Spectral estimates for Schrodinger operators with periodic matrix potentials on the real line

Abstract

We consider the Schrodinger operator on the real line with an N × N matrix-valued periodic potential, N > 1. The spectrum of this operator is absolutely continuous and consists of intervals separated by gaps. We define the Lyapunov function, which is analytic on an associated N-sheeted Riemann surface. On each sheet, the Lyapunov function has the standard properties of the Lyapunov function for the scalar case. The Lyapunov function has (real or complex) branch points, which we call resonances. We determine the asymptotics of the periodic, antiperiodic spectrum and of the resonances at high energy (in terms of the Fourier coefficients of the potential). We show that there exist two types of gaps: (i) stable gaps, that is, the endpoints are periodic and antiperiodic eigenvalues, (ii) unstable (resonance) gaps, that is, the endpoints are resonances (real branch points).
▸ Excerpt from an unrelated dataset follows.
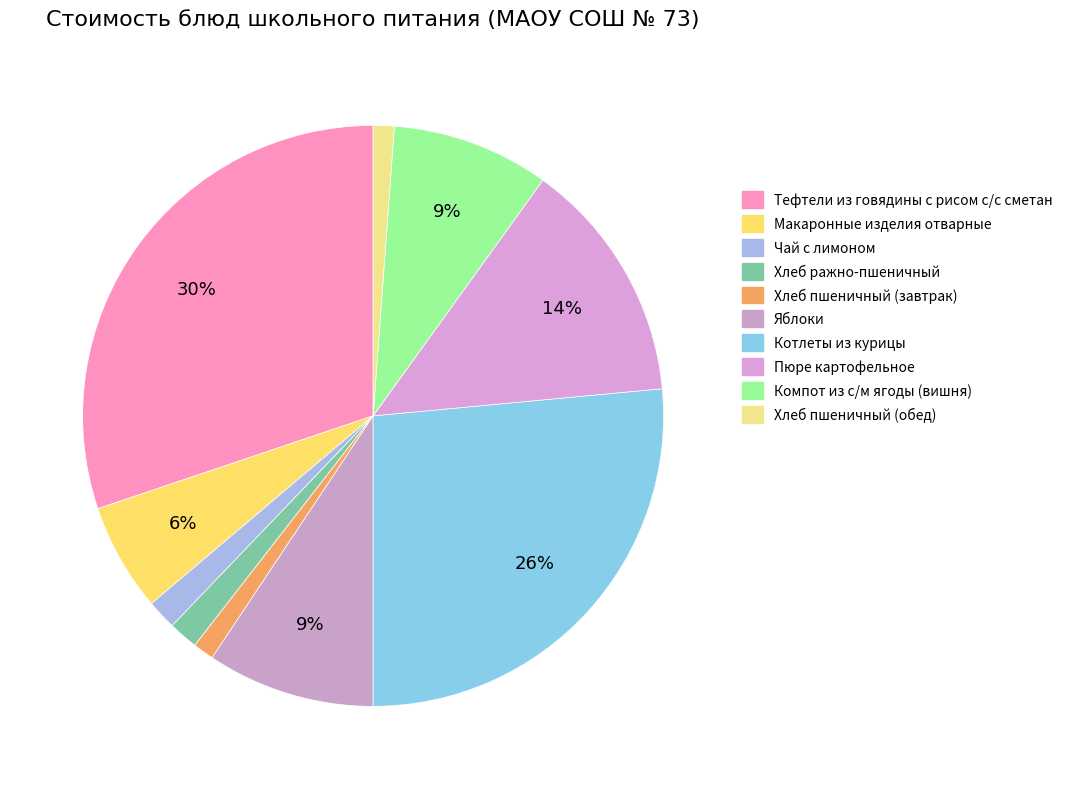

What is the change in value from Хлеб пшеничный (завтрак) to Компот из с/м ягоды (вишня)?

+12.1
Moreover, the following results are obtained: (1) we define the quasimomentum as an analytic function on the Riemann surface of the Lyapunov function; various properties and estimates of the quasimomentum are obtained, (2) we construct the conformal mapping with real part given by the integrated density of states and imaginary part given by the Lyapunov exponent. We obtain various properties of this conformal mapping, which are similar to the case N = 1, (3) we determine various new trace formulae for potentials and the Lyapunov exponent, (4) a priori estimates of gap lengths in terms of potentials are obtained.